Reproducible Example
df_org = pd.DataFrame({"a": [None, "two"], "b": [1, 2]}, index=[0, 1]).astype({"a": "string", "b": "Int64"})
df_update = pd.DataFrame({"a": ["one"]}, index=[0], dtype="string")
print(df_org, "\n")
print(df_org.dtypes, "\n")
print(df_update, "\n")
print(df_update.dtypes, "\n")
# update with consistent dtype
df_org.update(df_update)
print(df_org, "\n")
print(df_org.dtypes, "\n")
# dtype not conserved - string -> object
Issue Description
String dtype column is casted to object when .update is performed even when the "other" dataframe has consistent dtypes. See code example
Expected Behavior
The dtype should be preserved after the update operation, i.e., string should remain string and not casted to object.
Installed Versions
Comment From: CloseChoice
>>> import pandas as pd
>>> df_org = pd.DataFrame({"a": [None, "two"], "b": [1, 2]}, index=[0, 1]).astype({"a": "string", "b": "Int64"})

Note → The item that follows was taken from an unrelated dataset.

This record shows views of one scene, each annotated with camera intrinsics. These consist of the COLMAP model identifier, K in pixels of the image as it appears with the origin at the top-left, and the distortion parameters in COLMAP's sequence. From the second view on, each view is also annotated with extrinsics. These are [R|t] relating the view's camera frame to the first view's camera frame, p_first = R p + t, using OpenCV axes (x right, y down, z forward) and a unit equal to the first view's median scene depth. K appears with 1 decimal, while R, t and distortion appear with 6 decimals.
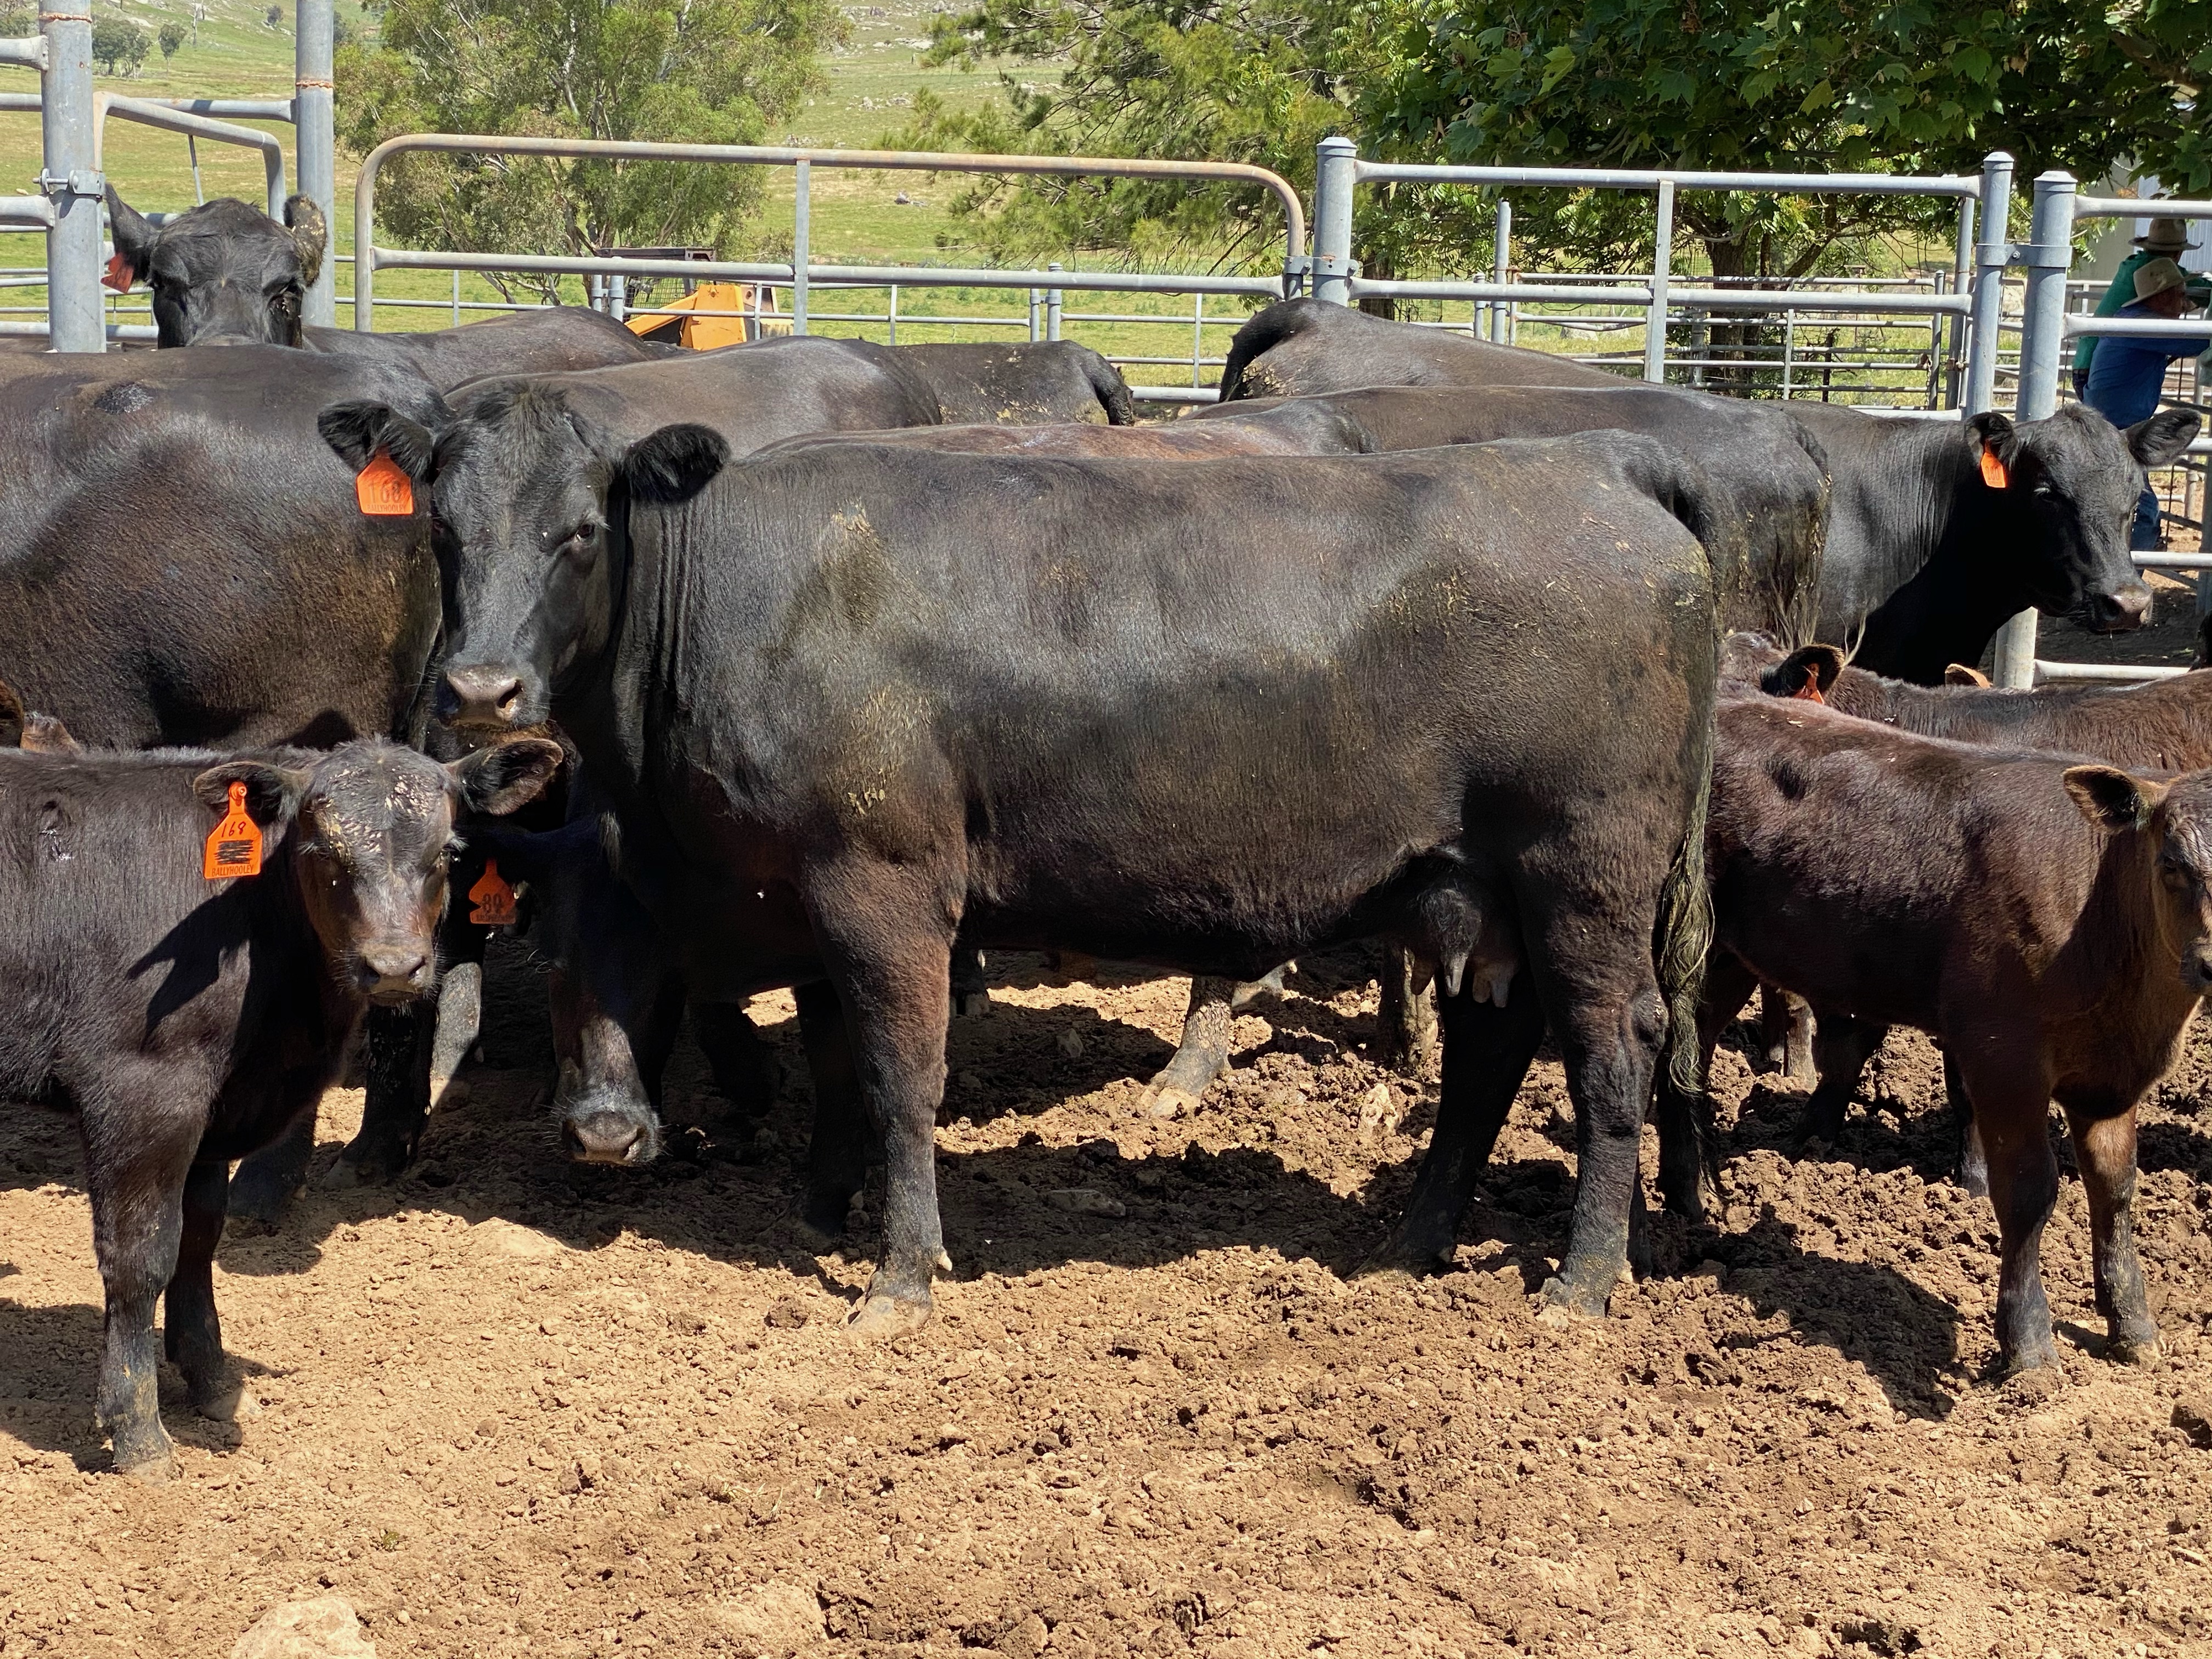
lens RADIAL K [[3672.4, 0, 1106.0], [0, 3672.4, 829.5], [0, 0, 1]] dist [0.145090, -0.059006]
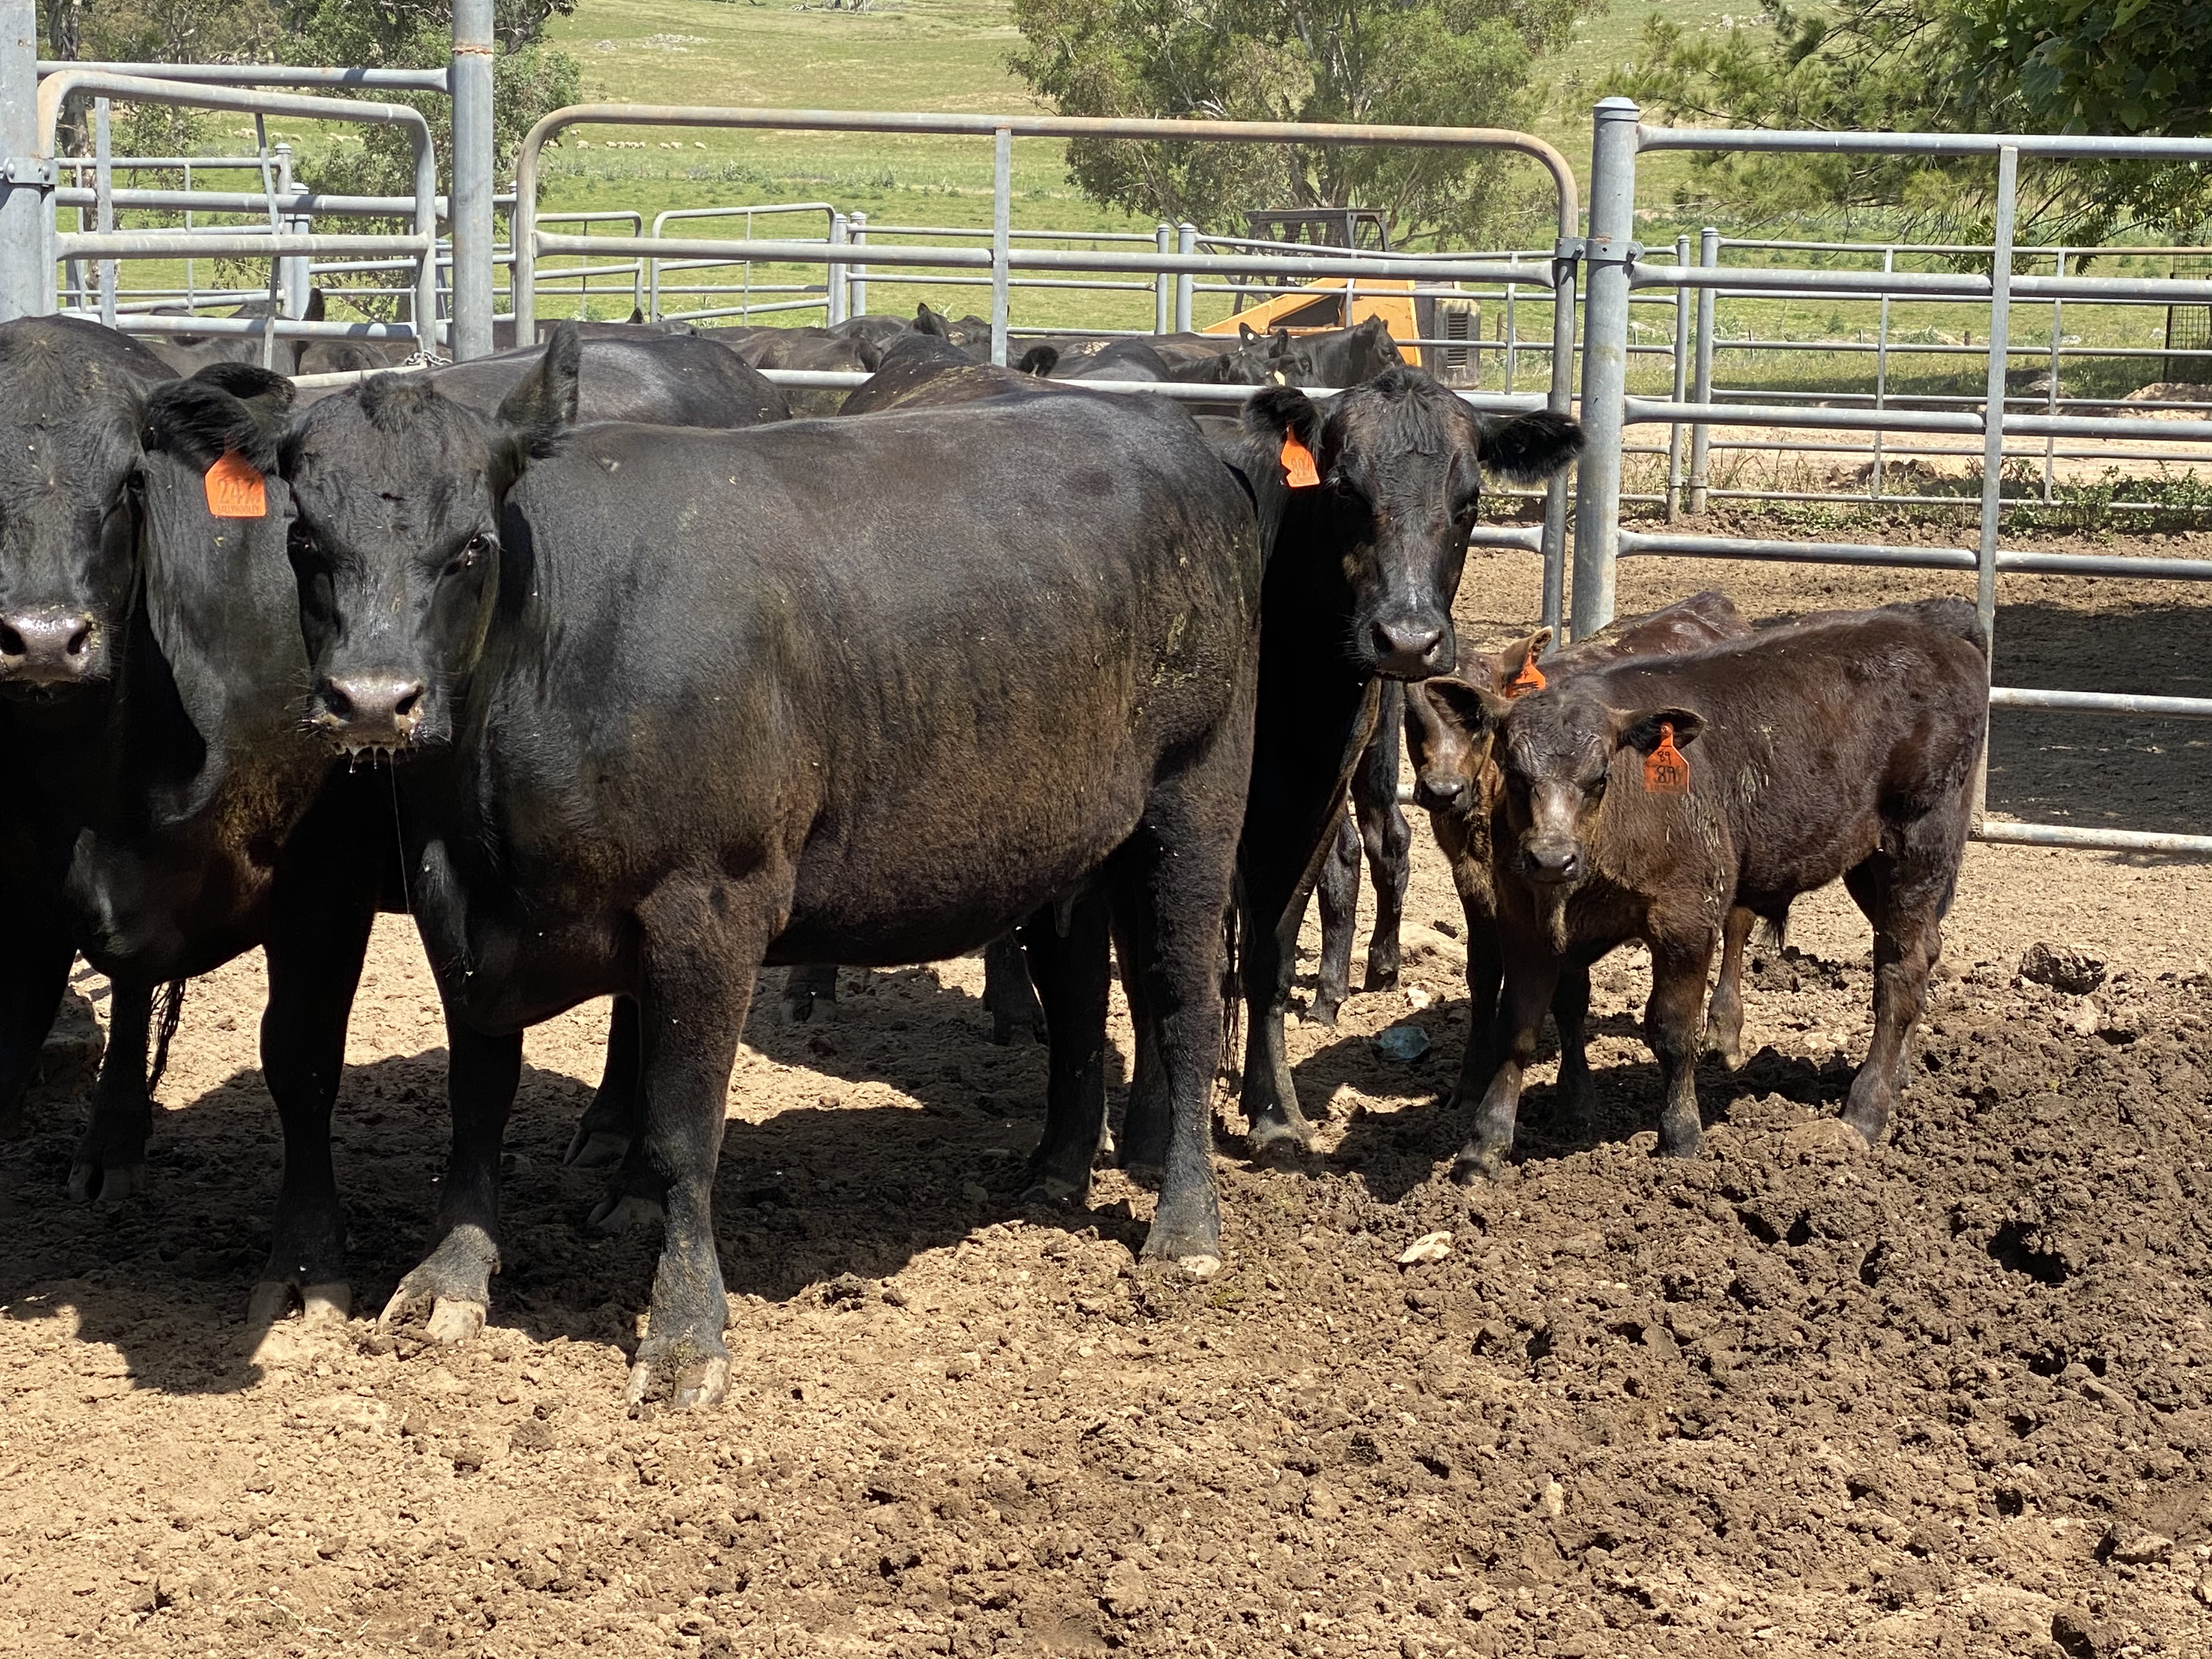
lens RADIAL K [[4520.0, 0, 1106.3], [0, 4520.0, 773.9], [0, 0, 1]] dist [-0.056531, 1.706810]
pose [[0.982881, 0.020377, -0.183109, 0.140466], [-0.026020, 0.999256, -0.028472, -0.000634], [0.182393, 0.032749, 0.982680, -0.031941]]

>>> df_update = pd.DataFrame({"a": ["one"]}, index=[0], dtype="string")
>>>
>>> print(df_org, "\n")
a b
0 <NA> 1
1 two 2
>>> print(df_org.dtypes, "\n")
a string
b Int64
dtype: object
>>>
>>> print(df_update, "\n")
a
0 one
>>> print(df_update.dtypes, "\n")
a string
dtype: object
>>>
>>> # update with consistent dtype
>>> df_org.update(df_update)
>>>
>>> print(df_org, "\n")
a b
0 one 1
1 two 2
>>> print(df_org.dtypes, "\n")
a object
b Int64
dtype: object
Is this a behaviour that was different in previous releases? Is this really unexpected behaviour? I guess there are a couple of situations where we cast to object without necessity.
Comment From: ali-cetin-4ss
For an outsider, this feels like update
method is not aware of the "new" built-in native string data type. In practice, it's a bit confusing to unintentionally re-cast dtypes without any apparent reason.
Comment From: rpkilby
This issue seems to affect other new-style dtypes such as Int64
. Additionally, I think this is the source of some update()
calls generating FutureWarning
s about loc/iloc
usage.
Comment From: rpkilby
After digging through the issue tracker a bit further, I believe this can be closed as a duplicate of #4094.